Extracted information

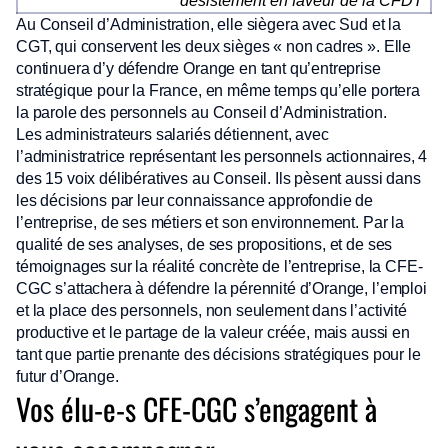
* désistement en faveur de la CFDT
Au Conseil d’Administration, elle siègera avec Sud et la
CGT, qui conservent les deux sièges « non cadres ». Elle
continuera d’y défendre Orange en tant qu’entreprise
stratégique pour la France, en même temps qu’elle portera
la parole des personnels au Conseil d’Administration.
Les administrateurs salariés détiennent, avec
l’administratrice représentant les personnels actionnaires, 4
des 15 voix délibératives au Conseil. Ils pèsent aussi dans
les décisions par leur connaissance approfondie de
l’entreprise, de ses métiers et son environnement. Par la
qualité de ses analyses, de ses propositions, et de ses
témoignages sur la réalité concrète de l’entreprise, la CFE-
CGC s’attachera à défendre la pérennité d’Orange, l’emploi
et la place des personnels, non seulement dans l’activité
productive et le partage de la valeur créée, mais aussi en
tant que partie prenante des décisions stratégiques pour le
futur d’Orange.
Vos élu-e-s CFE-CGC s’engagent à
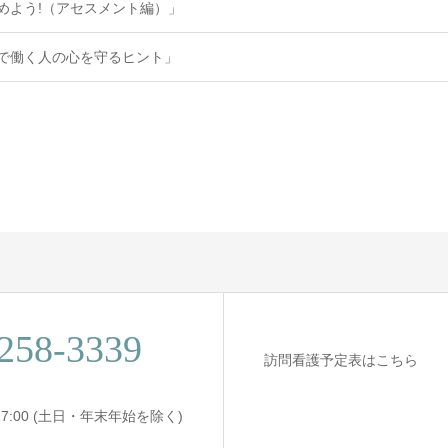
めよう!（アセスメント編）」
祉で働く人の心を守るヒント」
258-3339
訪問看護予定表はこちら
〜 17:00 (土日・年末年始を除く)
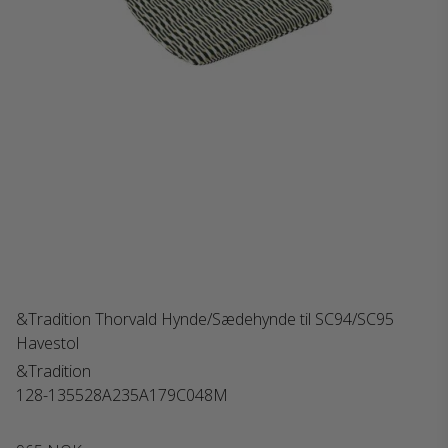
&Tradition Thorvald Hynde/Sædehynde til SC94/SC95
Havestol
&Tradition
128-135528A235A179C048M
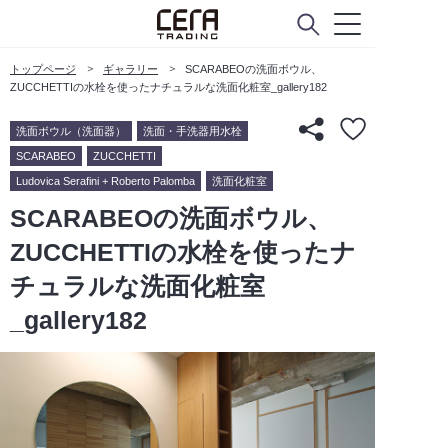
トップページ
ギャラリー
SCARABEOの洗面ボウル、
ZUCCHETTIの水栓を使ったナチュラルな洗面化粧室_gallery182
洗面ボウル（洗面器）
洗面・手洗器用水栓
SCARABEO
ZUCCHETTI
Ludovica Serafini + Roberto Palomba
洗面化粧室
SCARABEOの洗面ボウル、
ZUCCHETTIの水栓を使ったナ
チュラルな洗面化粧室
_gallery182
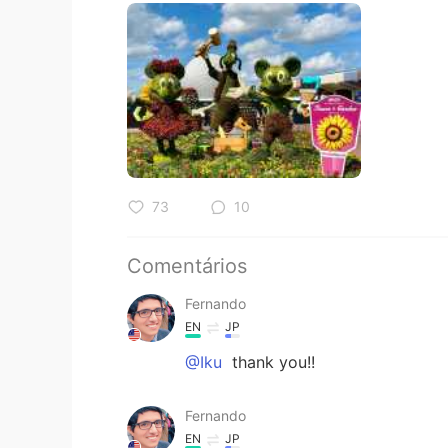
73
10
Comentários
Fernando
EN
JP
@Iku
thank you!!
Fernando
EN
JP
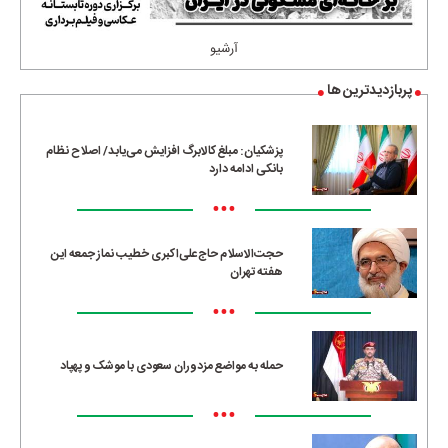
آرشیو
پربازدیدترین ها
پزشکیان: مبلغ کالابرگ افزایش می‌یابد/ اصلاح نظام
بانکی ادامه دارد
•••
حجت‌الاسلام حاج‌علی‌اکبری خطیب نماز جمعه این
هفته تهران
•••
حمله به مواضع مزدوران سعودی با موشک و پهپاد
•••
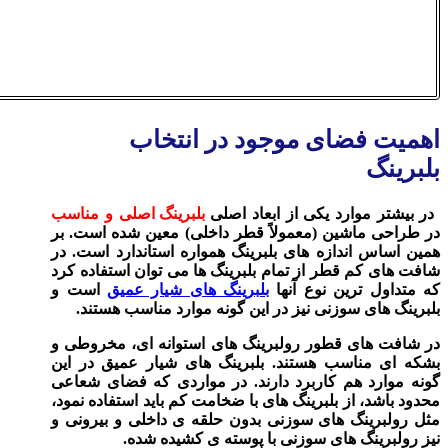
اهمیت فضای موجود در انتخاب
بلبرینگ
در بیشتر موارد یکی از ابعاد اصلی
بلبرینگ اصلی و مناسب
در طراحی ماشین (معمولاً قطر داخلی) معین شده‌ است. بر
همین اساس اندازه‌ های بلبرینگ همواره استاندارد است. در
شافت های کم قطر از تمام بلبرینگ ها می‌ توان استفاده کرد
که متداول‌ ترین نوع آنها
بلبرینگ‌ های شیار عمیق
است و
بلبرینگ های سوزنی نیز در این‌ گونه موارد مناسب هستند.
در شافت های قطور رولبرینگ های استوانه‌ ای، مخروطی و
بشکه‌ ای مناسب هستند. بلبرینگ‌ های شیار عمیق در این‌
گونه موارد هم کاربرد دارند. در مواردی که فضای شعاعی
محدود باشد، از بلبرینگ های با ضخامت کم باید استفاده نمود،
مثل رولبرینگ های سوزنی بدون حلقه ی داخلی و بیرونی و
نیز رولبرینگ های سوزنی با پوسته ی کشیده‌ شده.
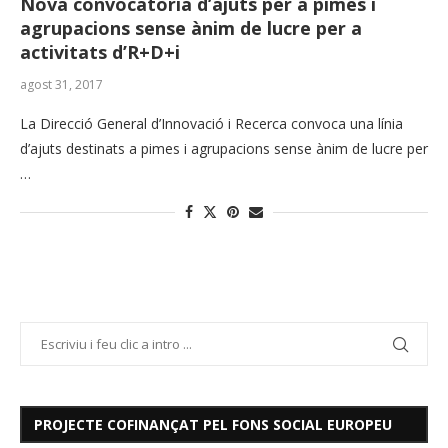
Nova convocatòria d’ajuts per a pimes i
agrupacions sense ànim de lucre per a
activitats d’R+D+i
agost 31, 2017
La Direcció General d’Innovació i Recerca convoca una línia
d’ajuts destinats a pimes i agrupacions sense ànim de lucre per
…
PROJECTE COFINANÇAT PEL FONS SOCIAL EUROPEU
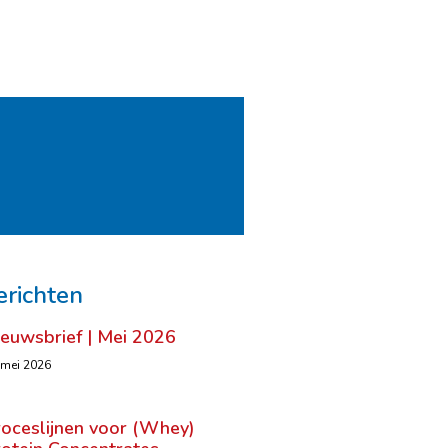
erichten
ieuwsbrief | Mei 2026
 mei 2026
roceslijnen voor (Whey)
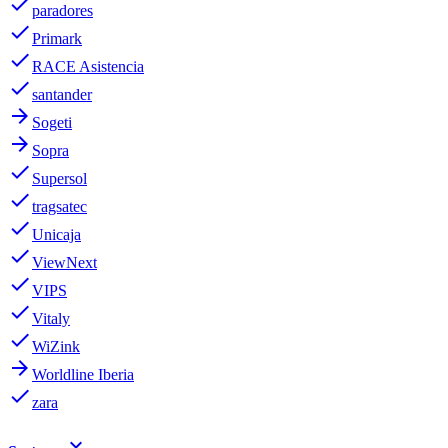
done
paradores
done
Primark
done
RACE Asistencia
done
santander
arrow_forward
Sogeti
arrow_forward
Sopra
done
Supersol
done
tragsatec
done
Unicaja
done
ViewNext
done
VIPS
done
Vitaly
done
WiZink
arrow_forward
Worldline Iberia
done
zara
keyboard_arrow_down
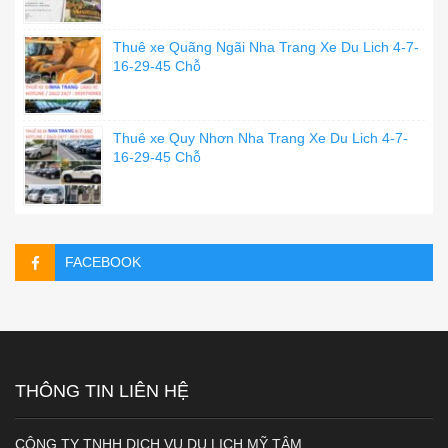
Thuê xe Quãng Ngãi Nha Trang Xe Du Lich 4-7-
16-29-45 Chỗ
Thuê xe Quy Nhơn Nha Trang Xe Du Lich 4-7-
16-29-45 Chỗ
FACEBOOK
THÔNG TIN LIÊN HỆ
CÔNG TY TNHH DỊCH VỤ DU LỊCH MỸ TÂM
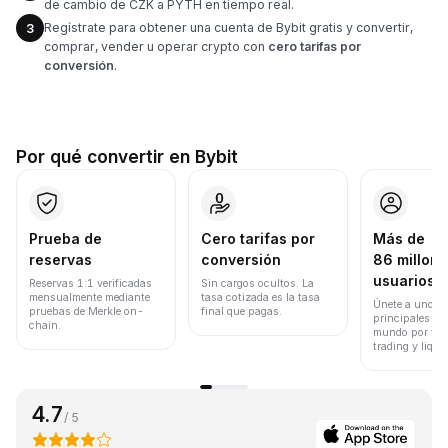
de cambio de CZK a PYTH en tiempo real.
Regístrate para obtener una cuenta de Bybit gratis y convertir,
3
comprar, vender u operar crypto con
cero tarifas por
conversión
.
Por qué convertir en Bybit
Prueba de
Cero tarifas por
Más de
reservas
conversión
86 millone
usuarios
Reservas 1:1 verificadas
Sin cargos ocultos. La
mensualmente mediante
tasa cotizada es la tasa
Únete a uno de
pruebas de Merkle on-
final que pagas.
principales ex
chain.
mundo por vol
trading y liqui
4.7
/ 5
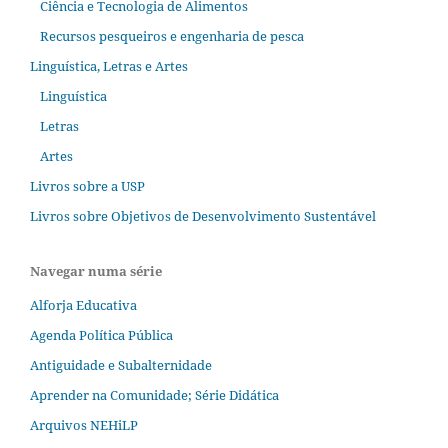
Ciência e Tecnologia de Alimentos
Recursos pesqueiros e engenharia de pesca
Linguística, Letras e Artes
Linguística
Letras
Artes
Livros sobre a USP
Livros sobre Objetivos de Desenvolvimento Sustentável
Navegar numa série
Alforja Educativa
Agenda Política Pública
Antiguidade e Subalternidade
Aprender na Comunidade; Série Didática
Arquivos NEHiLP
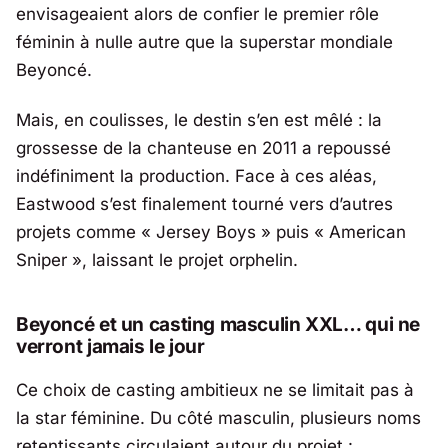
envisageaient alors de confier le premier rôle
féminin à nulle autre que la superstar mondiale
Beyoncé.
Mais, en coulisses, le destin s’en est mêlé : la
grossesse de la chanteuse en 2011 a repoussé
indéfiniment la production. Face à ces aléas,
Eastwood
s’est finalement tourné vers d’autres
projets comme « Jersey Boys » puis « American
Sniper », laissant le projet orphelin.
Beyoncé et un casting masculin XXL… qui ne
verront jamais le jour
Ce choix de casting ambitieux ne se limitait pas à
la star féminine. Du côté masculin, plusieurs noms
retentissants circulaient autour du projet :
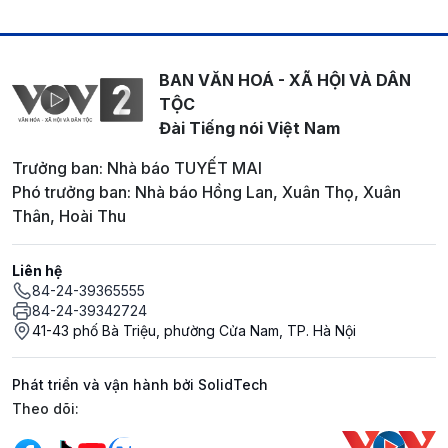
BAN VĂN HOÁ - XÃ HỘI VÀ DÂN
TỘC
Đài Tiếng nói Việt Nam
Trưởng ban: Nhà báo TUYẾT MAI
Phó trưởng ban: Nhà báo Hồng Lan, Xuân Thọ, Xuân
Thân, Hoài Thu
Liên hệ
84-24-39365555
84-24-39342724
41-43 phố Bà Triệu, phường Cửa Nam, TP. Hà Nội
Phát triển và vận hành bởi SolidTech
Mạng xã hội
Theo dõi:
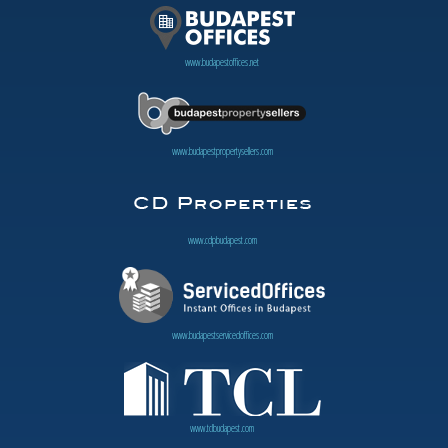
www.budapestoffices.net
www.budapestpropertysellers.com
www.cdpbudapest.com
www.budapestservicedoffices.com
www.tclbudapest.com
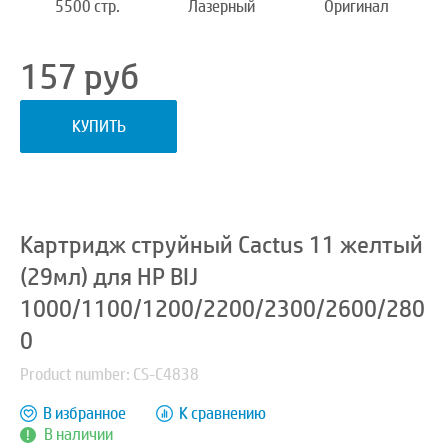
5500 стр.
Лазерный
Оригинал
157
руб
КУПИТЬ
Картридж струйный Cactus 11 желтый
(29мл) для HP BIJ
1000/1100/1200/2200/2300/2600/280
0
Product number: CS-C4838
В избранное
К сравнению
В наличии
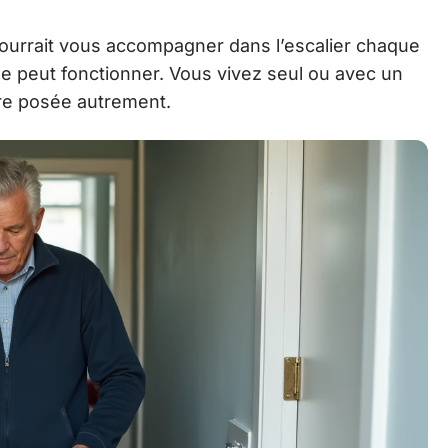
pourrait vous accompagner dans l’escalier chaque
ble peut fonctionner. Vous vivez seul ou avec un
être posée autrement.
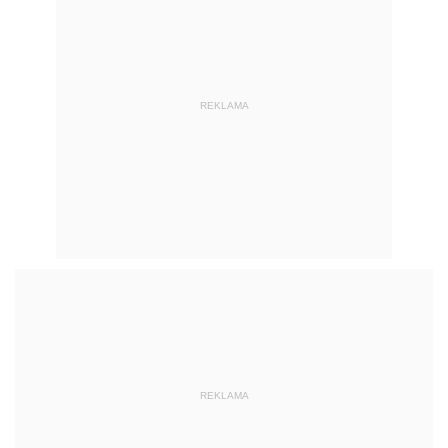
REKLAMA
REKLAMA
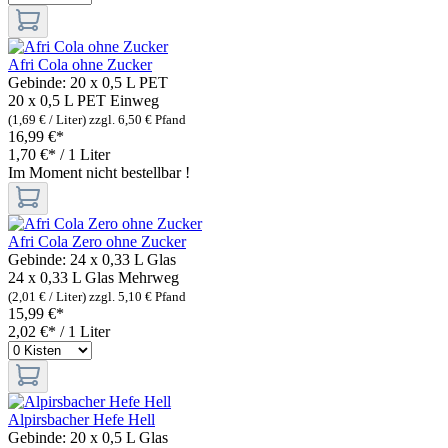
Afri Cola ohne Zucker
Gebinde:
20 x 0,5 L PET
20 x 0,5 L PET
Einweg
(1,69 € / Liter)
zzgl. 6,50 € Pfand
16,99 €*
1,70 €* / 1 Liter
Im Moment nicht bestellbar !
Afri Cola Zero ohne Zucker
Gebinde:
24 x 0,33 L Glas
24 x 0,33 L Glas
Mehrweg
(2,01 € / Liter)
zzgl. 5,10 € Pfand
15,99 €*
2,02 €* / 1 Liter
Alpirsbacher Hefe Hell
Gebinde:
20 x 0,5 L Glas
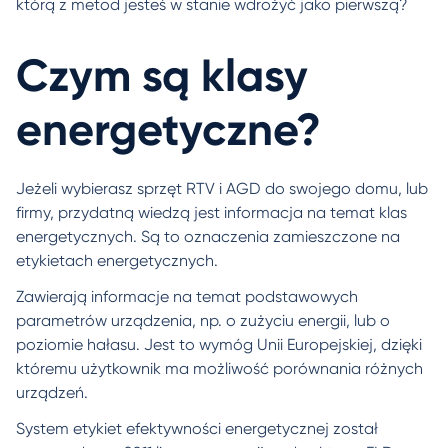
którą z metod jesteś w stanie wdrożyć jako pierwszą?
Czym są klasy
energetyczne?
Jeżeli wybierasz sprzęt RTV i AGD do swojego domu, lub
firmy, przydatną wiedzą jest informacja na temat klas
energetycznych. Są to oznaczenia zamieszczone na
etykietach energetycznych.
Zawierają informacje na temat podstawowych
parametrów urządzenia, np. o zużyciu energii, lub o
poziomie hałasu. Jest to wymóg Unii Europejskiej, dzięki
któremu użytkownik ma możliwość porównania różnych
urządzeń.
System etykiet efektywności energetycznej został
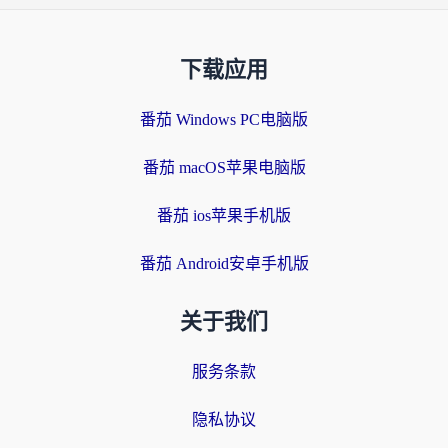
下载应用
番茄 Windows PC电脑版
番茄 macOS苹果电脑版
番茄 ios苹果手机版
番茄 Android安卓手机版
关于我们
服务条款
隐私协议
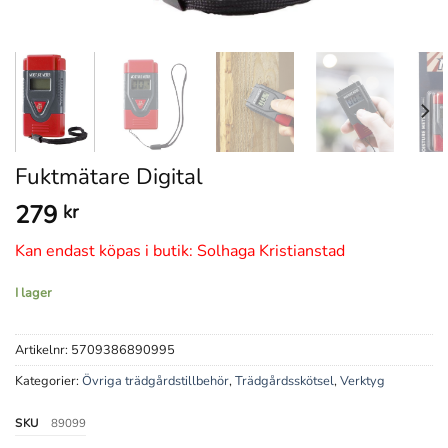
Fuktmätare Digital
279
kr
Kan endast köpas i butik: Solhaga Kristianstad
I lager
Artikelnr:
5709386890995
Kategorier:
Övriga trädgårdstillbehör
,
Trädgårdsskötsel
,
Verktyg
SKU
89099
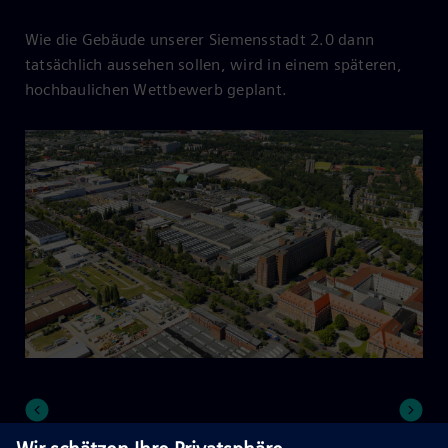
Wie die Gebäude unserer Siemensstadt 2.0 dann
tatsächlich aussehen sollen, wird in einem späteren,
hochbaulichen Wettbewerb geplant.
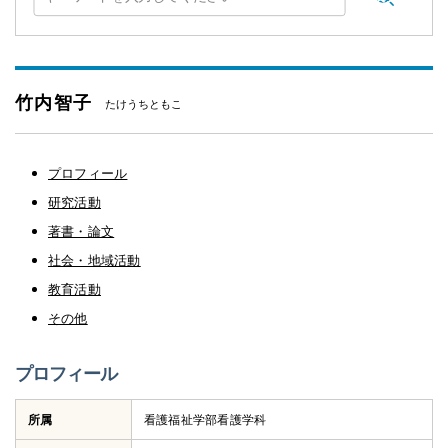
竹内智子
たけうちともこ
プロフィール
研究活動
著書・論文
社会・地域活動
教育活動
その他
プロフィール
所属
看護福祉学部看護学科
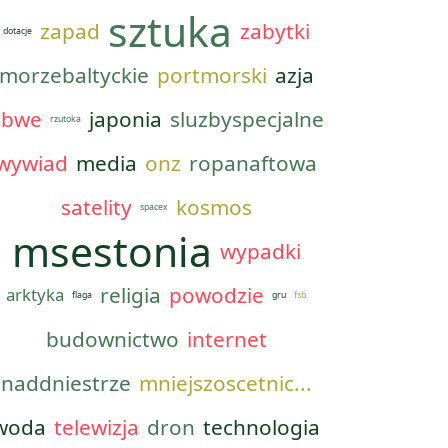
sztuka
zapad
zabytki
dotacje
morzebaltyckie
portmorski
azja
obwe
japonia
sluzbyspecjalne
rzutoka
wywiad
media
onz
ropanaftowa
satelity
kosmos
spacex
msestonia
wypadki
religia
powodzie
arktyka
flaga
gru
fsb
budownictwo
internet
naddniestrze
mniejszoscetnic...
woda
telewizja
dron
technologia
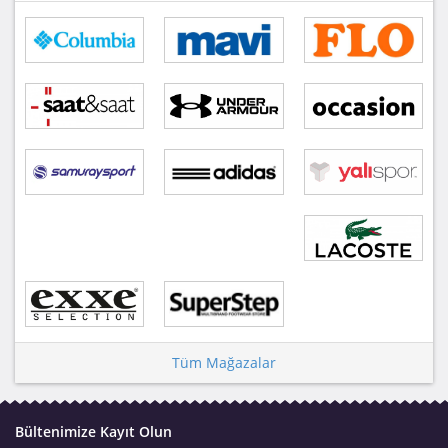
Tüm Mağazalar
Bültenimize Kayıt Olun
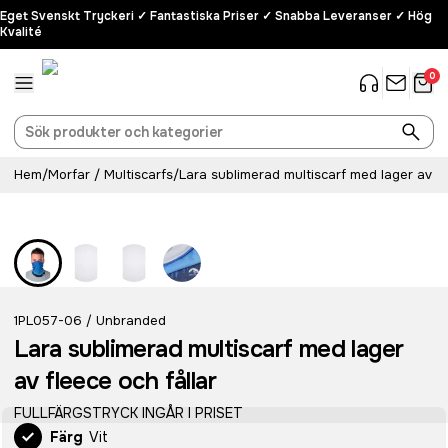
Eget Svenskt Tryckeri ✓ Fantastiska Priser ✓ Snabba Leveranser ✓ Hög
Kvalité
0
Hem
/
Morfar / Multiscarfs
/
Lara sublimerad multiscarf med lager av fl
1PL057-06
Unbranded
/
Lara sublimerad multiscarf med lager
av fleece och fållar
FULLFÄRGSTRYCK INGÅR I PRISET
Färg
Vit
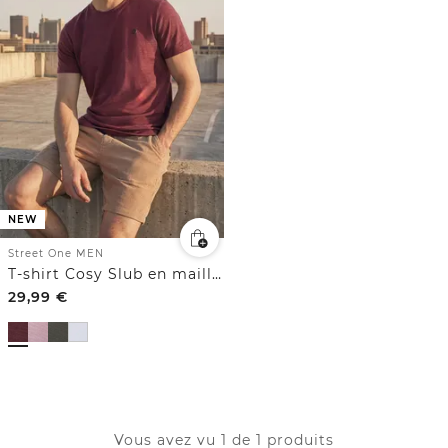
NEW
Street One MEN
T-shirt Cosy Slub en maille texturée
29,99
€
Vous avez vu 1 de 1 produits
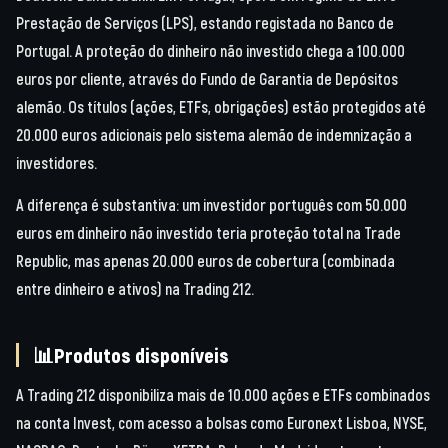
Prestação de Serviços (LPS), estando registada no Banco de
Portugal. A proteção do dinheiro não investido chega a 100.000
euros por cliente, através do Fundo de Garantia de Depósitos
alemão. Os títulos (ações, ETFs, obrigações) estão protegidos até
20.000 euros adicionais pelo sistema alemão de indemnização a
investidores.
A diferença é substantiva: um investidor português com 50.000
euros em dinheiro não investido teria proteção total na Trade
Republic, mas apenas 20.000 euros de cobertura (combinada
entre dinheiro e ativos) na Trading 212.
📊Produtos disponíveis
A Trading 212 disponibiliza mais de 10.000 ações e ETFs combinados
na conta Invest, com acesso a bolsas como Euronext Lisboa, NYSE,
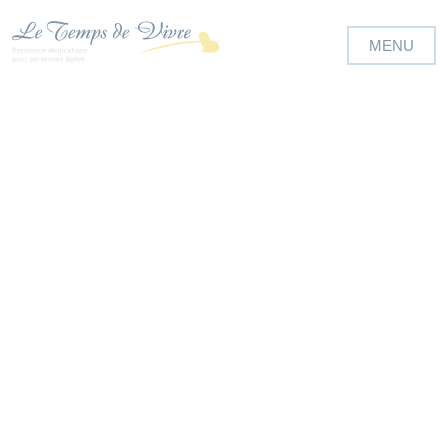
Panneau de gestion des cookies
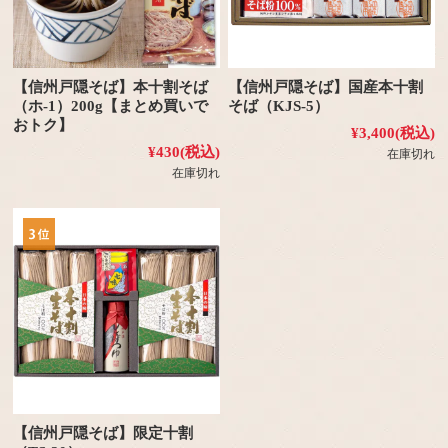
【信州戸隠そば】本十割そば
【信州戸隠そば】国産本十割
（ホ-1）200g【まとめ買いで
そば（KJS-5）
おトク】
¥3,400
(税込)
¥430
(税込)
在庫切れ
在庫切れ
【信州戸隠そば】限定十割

Work instruction
Every line above with the word "Bybit" belongs in the answer, copied as written.

Result of the exercise
Regístrate para obtener una cuenta de Bybit gratis y convertir,
Por qué convertir en Bybit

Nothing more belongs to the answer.